Malignant: la nuova visione dell’orrore di James Wan

Malignant segna il ritorno di James Wan al genere horror dopo cinque anni da The Conjuring – il caso Enfield, arco di tempo in cui ha avuto modo di misurarsi con il genere action in prove discutibili, quali Aquaman, di cui ad ora è in produzione il sequel, e il settimo capitolo della saga di Fast & Furios.

Fa piacere notare innanzitutto, nonostante gli anni passati dal suo ultimo approccio al genere, come la cifra stilistica di Wan sia rimasta invariata e, ancor di più, trovarla affinata in questo suo ultimo lavoro, per mezzo di idee registiche non nuove al cineasta, ma che qui si concedono dei virtuosismi – in particolare nella gestione degli ambienti, che in una sequenza specifica rimanda la memoria a Hereditary di Ari Aster – che non si limitano a ribadirne le già indiscusse qualità, ma contribuiscono a restituire un ritmo sostenuto e ad amplificare la tensione.

Anche in Malignant si sente il forte debito di James Wan nei confronti della tradizione dell’horror italiano propria degli anni ’70 e ’80, richiamando a gran voce i nomi di Mario Bava e Dario Argento, che si parli della rappresentazione dell’orrore, della funzione della colonna sonora (si segnala la traccia musicale che reinterpreta in chiave horror Where is my mind dei Pixies), o della presenza scenica dell’assassino. Quanto a quest’ultimo, il riferimento è da ricondurre in particolare ad Argento, sia per la trama che si articola attorno a degli omicidi efferati e un’indagine che lascia ampio spazio a interventi sovrannaturali (è notevole in tal senso l’influenza di Phenomena), sia per un assassino che, nella sua presentazione estetica e nelle modalità brutali delle proprie uccisioni, non manca di ricordare alcune tra le più iconiche creature di Argento.

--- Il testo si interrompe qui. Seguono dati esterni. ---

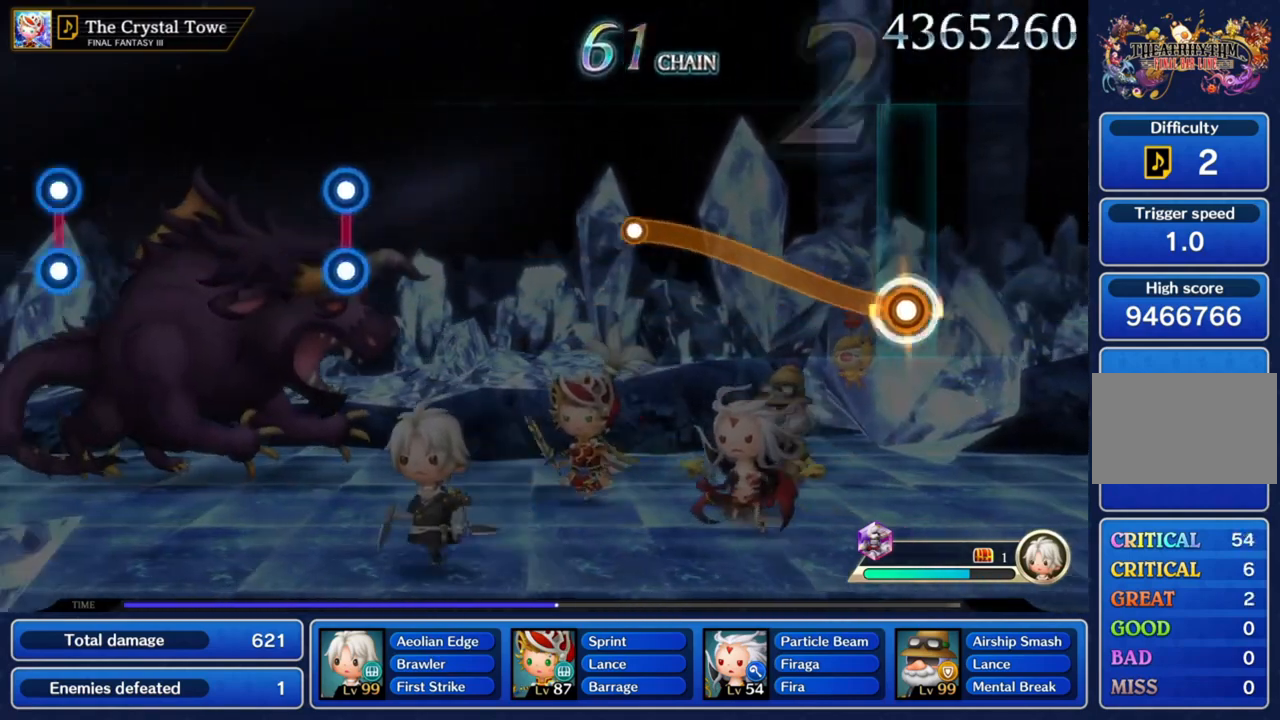
Gameplay with a controller (PlayStation layout); each line is a JSON object with the inputs held at the frame after it. "button_events" lists button changes between this image and that frame as [ms after this image, input, new state], when the widget could be followed in between (sticks are given only as held states). Not read: L3 R3.
{"buttons": ["CROSS"], "left_stick": "up", "right_stick": "center", "button_events": []}
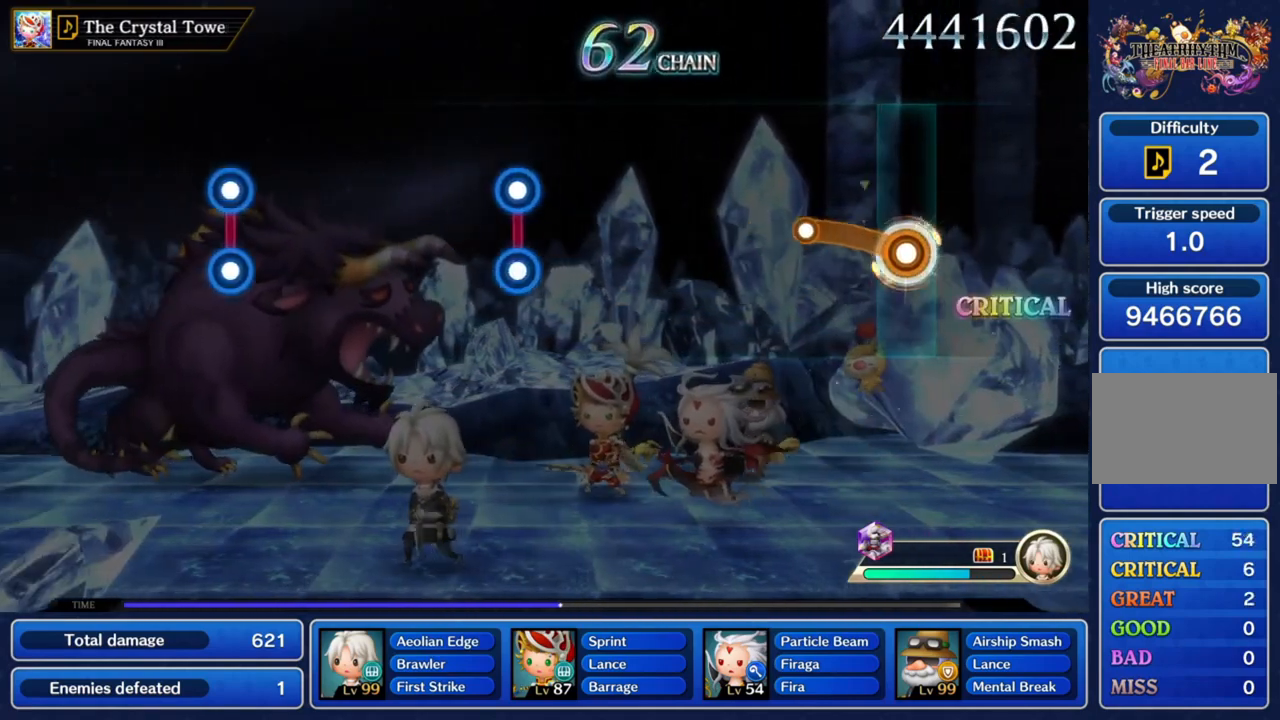
{"buttons": [], "left_stick": "center", "right_stick": "center", "button_events": [[334, "CROSS", "up"]]}
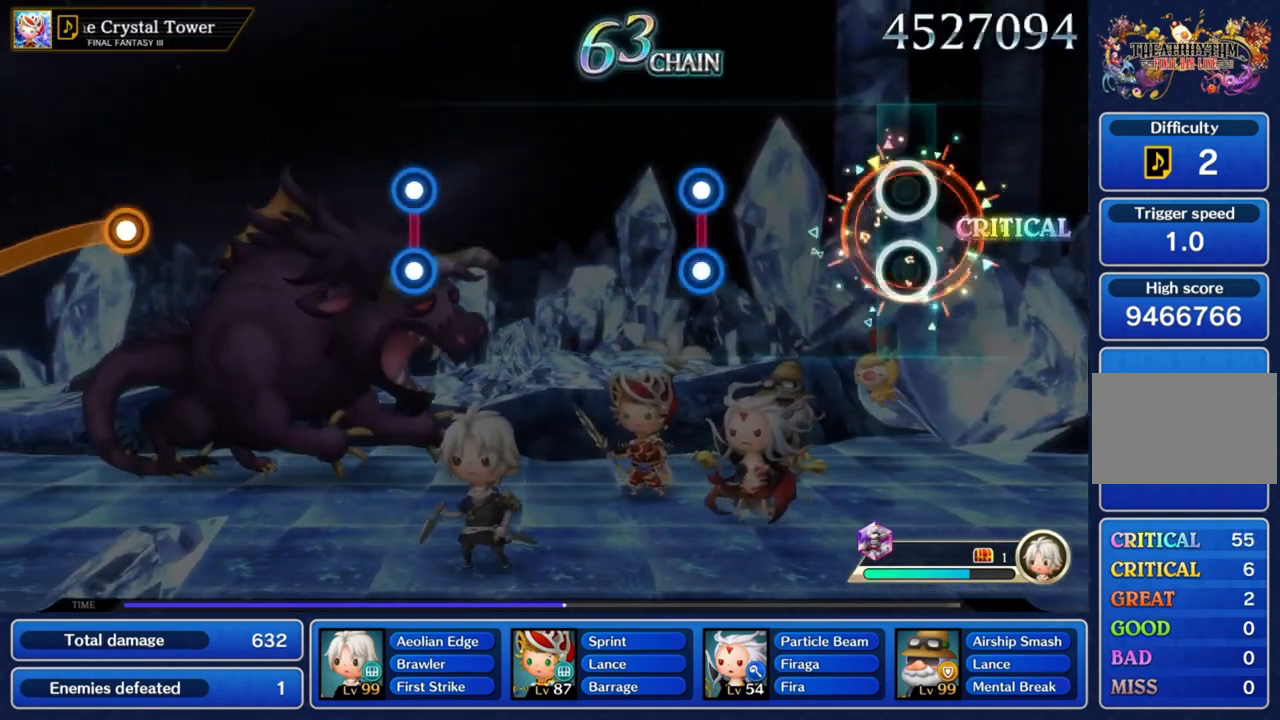
{"buttons": [], "left_stick": "center", "right_stick": "center", "button_events": []}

Inoltre, proprio questo forte debito culturale consente a Wan di mettere in scena un grottesco estremo, senza risultare nel ridicolo e stimolando piuttosto il dovuto fascino morboso per le atrocità mostrate a schermo. Nondimeno, Malignant si inserisce nel sottogenere del body horror, pur contemplando la solita componente onirica – il modo in cui il regista malese trasporta le abitazioni dei suoi protagonisti, o anche città intere, in una dimensione estranea adottando una fotografia più livida o banalmente con l’utilizzo della nebbia, ricorda da sempre l’esperienza di Mario Bava – che in questo caso viene contaminata da un’altra di carattere poliziesco, come se venisse operata una commistione tra gli elementi principali dei passati Insidious e Saw.

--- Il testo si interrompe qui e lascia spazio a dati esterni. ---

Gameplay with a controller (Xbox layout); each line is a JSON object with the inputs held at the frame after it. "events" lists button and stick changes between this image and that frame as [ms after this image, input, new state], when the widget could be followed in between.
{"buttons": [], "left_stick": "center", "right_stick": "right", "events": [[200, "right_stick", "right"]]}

Al netto di alcuni difetti di relativamente poco peso, quali la forzatura di determinate situazioni, la caratterizzazione essenziale dei personaggi e meramente funzionale all’avanzamento della trama, e una componente investigativa veramente blanda (tutti elementi pressoché caratteristici della tradizione di riferimento), Malignant sconta di esser stato distribuito al pubblico due anni dopo The Lighthouse e Midsommar: Robert Eggers e Ari Aster, anche con gli altri rispettivi lavori, ovvero The Witch ed Hereditary, sembravano aver fissato dei nuovi standard per il genere horror nella nostra contemporaneità, aprendolo ad inedite possibilità esplorative. In questo panorama, l’ultimo film di James Wan, per quanto indubbiamente pregevole e proprio in virtù della sua indiscussa impronta autoriale, rappresenta un passo indietro rispetto ai modelli fissati da Eggers e Aster, soffrendo di alcuni cliché e banalità ormai date per superate.

Ciò non rende comunque questa pellicola meno meritevole, che si avvale di un ritmo incalzante, idee registiche sorprendenti e della forte consapevolezza culturale di Wan, che non manca mai di omaggiare e riproporre un orrore cinematografico di tempi passati.